Sylvain Villiard, qui pilote depuis des années le projet de nouveau CHUM au centre-ville de Montréal, a quitté ses fonctions la semaine dernière sur recommandation de son médecin, qui lui a suggéré de prendre un congé de maladie, a appris La Presse hier. Si son absence se prolongeait, elle illustrerait la crise qui ne cesse d'entourer le projet du nouveau centre hospitalier.
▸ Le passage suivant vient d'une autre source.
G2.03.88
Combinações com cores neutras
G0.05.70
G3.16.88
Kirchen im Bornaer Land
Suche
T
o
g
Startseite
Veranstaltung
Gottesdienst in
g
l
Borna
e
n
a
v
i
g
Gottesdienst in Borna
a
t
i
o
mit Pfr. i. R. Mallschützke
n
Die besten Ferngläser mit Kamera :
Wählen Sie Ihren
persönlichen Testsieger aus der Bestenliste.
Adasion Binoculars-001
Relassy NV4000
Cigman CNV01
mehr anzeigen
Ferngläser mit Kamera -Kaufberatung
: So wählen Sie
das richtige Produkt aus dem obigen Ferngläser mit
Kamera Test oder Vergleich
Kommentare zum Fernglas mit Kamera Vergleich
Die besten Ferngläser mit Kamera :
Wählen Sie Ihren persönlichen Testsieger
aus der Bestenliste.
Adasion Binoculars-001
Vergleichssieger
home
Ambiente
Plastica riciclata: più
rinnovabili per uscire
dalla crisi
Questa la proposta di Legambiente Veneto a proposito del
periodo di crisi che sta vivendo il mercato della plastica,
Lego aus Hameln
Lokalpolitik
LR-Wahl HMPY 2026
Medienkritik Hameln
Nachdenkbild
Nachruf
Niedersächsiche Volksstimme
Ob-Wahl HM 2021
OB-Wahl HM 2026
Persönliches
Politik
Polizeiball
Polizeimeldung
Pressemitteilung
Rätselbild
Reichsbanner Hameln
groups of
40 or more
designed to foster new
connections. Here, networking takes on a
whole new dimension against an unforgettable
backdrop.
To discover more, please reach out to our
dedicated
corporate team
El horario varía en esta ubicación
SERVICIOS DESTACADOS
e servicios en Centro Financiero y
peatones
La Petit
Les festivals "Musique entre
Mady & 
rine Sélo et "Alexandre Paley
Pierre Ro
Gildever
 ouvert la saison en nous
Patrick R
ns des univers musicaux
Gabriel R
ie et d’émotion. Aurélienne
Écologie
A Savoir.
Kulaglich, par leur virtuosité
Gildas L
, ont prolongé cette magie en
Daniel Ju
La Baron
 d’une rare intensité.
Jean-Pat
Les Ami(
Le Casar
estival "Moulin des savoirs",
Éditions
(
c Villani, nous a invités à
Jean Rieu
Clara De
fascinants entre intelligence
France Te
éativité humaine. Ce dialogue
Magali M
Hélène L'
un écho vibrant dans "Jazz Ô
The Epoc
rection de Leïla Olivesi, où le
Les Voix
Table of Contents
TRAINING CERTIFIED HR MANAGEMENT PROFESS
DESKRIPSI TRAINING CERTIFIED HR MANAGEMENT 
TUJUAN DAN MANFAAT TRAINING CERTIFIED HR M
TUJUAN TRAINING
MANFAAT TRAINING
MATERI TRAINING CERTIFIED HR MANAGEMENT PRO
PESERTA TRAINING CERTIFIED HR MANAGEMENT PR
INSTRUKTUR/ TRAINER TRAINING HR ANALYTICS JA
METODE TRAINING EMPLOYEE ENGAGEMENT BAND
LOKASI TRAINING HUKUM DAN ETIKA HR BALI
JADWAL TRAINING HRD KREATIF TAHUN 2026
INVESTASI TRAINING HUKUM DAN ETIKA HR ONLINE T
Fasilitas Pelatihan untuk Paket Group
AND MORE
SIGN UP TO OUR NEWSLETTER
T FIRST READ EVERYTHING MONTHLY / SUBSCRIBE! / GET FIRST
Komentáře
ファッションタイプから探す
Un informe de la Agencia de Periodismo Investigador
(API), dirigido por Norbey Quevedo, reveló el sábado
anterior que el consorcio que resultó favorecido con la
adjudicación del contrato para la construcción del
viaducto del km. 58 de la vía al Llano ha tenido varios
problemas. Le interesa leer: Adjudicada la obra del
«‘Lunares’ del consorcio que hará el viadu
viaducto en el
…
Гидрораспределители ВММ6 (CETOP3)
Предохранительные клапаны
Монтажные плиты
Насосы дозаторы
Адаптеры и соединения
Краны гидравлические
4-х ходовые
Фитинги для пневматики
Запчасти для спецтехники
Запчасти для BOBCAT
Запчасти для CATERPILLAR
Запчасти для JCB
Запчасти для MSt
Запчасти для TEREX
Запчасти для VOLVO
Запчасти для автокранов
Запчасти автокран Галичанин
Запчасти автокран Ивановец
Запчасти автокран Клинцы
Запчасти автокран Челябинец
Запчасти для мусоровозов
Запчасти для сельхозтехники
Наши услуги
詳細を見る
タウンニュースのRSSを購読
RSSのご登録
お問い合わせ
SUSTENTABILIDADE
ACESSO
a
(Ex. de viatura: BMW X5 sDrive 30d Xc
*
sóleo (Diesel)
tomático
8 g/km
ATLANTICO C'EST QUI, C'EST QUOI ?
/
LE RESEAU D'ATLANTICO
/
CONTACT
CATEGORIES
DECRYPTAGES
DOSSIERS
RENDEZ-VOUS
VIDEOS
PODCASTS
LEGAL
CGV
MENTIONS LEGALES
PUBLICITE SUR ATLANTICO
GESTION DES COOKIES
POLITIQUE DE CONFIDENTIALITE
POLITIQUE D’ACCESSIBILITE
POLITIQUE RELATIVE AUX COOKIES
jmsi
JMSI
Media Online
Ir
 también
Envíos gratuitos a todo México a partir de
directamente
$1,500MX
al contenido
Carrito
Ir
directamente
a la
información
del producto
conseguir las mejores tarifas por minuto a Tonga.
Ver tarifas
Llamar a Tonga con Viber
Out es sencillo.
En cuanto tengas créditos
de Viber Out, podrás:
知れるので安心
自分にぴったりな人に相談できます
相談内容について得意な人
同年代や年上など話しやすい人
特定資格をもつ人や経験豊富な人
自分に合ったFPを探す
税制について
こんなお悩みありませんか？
Un nouvel exemple: de nouvelles esquisses ont été dessinées et présentées à la Ville de Montréal ce mois-ci. Elles ont causé une grande surprise. Le bâtiment projeté est très volumineux, sinon monstrueux. Cela contredit le consensus obtenu lors des consultations publiques sur le nouveau CHUM et pourrait obliger la Ville à rejeter le projet, ce qui provoquerait de nouveaux retards.

 

Par ailleurs, comme La Presse l'a révélé la semaine dernière, la société australienne Babcock and Brown, acteur important dans le projet de partenariat public-privé (PPP) du CHUM, vit actuellement des difficultés financières majeures.

À un point tel que ses actions ont été suspendues en Bourse. Cette situation précaire remet en question la viabilité du projet.

La porte-parole du CHUM, Lucie Dufresne, n'a donné aucun détail sur la maladie de M. Villiard.

«Il est parti le mercredi 21 janvier, a-t-elle dit. Il est en arrêt de travail, prescrit par son médecin.» Impossible de savoir si la maladie est grave ou bénigne, si l'absence sera longue ou courte. Quoi qu'il en soit, cette absence survient à un bien mauvais moment.

En tant que directeur général adjoint du CHUM centre-ville, M. Villiard a un rôle important à jouer dans l'appel de propositions pour choisir le consortium qui construira le nouvel hôpital. Cet appel devait se faire l'automne dernier. Il a été reporté, mais il n'a toujours pas été lancé. De nombreux signes montrent que le projet traverse de sérieuses difficultés.

M. Villiard est le haut fonctionnaire qui a consacré le plus de temps et d'énergie à l'implantation du nouveau centre hospitalier de l'Université de Montréal, d'abord au 6000, rue Saint-Denis, puis à l'emplacement de l'actuel hôpital Saint-Luc. Il y a quatre ans, alors que le débat faisait rage, il s'était opposé à la construction du CHUM dans la gare de triage d'Outremont, entre des voies ferrées où circulent chaque année des milliers de wagons chargés de matières dangereuses, sur un terrain qui posait de sérieux problèmes d'accès en automobile ou par les transports en commun.

Appuyé par son patron, le Dr Denis Roy, directeur général du CHUM, il avait cité des études montrant que les coûts seraient beaucoup plus élevés à Outremont qu'au centre-ville. Cela lui avait valu les foudres de Robert Lacroix, alors recteur de l'Université de Montréal et chaud défenseur du choix d'Outremont.

Les arguments de M. Villiard, repris par l'ancien premier ministre Daniel Johnson et d'autres personnalités, avaient eu gain de cause et amené le gouvernement Charest à trancher en faveur du centre-ville, mais bien à contrecoeur. Les partisans d'Outremont n'ont jamais déclaré forfait.

Les principaux défenseurs du CHUM au centre-ville ne sont plus en poste, à commencer par l'ex-ministre de la Santé, Philippe Couillard, qui a démissionné en juin. Lorsque Yves Bolduc a été nommé pour lui succéder, un de ses premiers gestes a consisté à téléphoner au Dr Denis Roy pour lui annoncer qu'il souhaitait sa démission.

Ne bénéficiant plus de l'appui du ministre, le Dr Roy n'a pas eu d'autre issue que d'annoncer sa démission au conseil d'administration de l'hôpital. Six mois plus tard, son successeur n'est toujours pas nommé et ne le sera vraisemblablement pas avant la fin de l'hiver. Plus tôt, en 2008, un autre haut fonctionnaire qui travaillait au projet du CHUM au centre-ville, Mario Larivière, directeur du secteur immobilier au centre hospitalier, avait pris sa retraite.

Maintenant, selon des rumeurs provenant de trois sources, le président du conseil d'administration du CHUM, Me Patrick Molinari, pourrait quitter ses fonctions. Il a été impossible de lui parler hier. La responsable des communications du CHUM, Lucie Dufresne, a dit qu'elle n'avait jamais entendu parler de cet éventuel départ.